Dependency analysis in Nsight

Hi
I have an application which I want to check kernels dependencies based on the execution data. I can see the order of kernel execution using nsight systems, but I am wondering if it shows the data dependency as well. Any thoughts on that?

Not directly, but I will loop in @jcohen to give you a more thorough explaination.

Hello @hwilper

Any updates? I’m also interested on that.

thanks

@jcohen – Jason?

Hi mahmood.nt and brasilino,

Nsight Systems doesn’t yet have a way to programmatically track dependencies between CUDA kernels. For example if you use CUDA Graphs, or if you use classic stream dependencies like cudaStreamWaitEvent, we can’t show that kernel B’s start was blocked until the completion of kernel A.

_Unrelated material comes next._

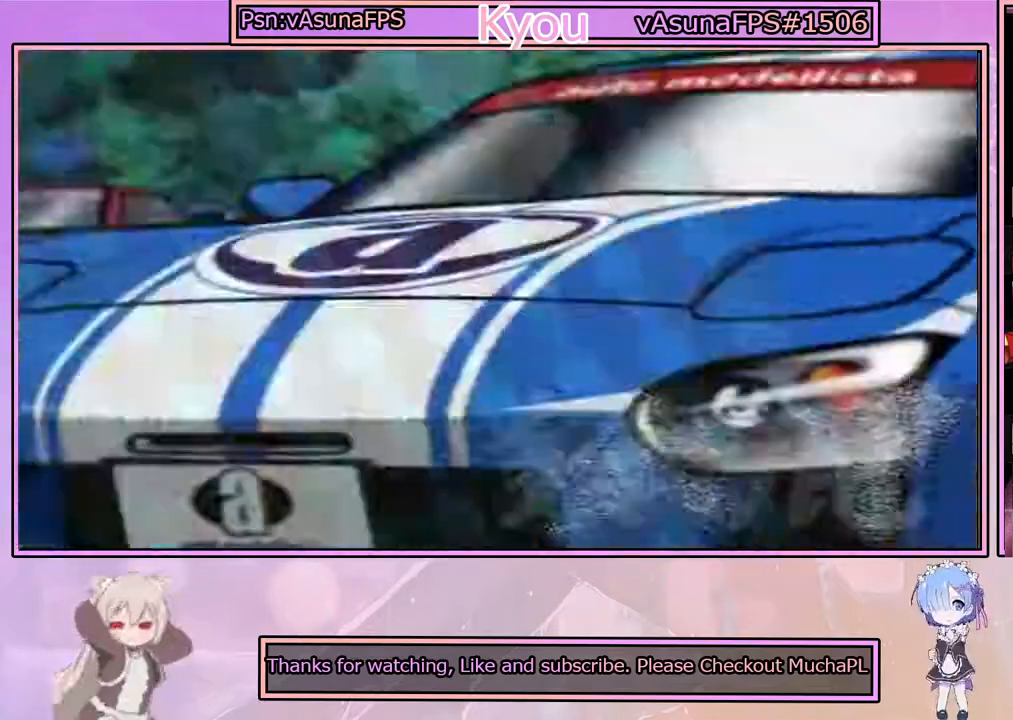
{"buttons": ["START"], "left_stick": "center", "right_stick": "center", "events": [[400, "START", "down"]]}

We did develop an internal tool a few years ago to do this, and also to automatically detect and highlight the critical path amongst all the dependencies. We quickly realized there’s a major difference between what I’d call “API dependencies” and “real dependencies”. An API dependency is something the API documentation says is part of the programming model – e.g. you have two kernels or memcpys launched into a CUDA stream, and the second won’t start until the first completes and its memory writes are guaranteed to be visible by the second. Or as mentioned above, using the CUDA Graphs or CUDA Event API functions to manually create dependencies. Our tool was able to model these properly. But the problem is with “real dependencies”, where the driver stack or the hardware implementation incurs additional implicit dependencies. These aren’t covered by the API model, because we might change how those details work from chip to chip, and we want to avoid having users’ code depend on implementation details that we want the flexibility to make better in the future without breaking everybody’s code. One example of implicit dependencies would be channel limits: While you can create an unlimited number of CUDA streams, those must be mapped to a finite number of hardware channels, and that number may be reduced further by the driver to limit overhead – see info for CUDA_DEVICE_MAX_CONNECTIONS. If you create more streams than there are available channels, some of the supposedly-independent streams will alias to the same channel, creating false dependencies. Although a number of these sources of false dependencies were easy to model, we couldn’t find a maintainable way to model all the CUDA driver’s implementation details, and without a complete picture of all sources of dependencies the tool couldn’t produce reliably correct answers. So it was never added to our shipping tools.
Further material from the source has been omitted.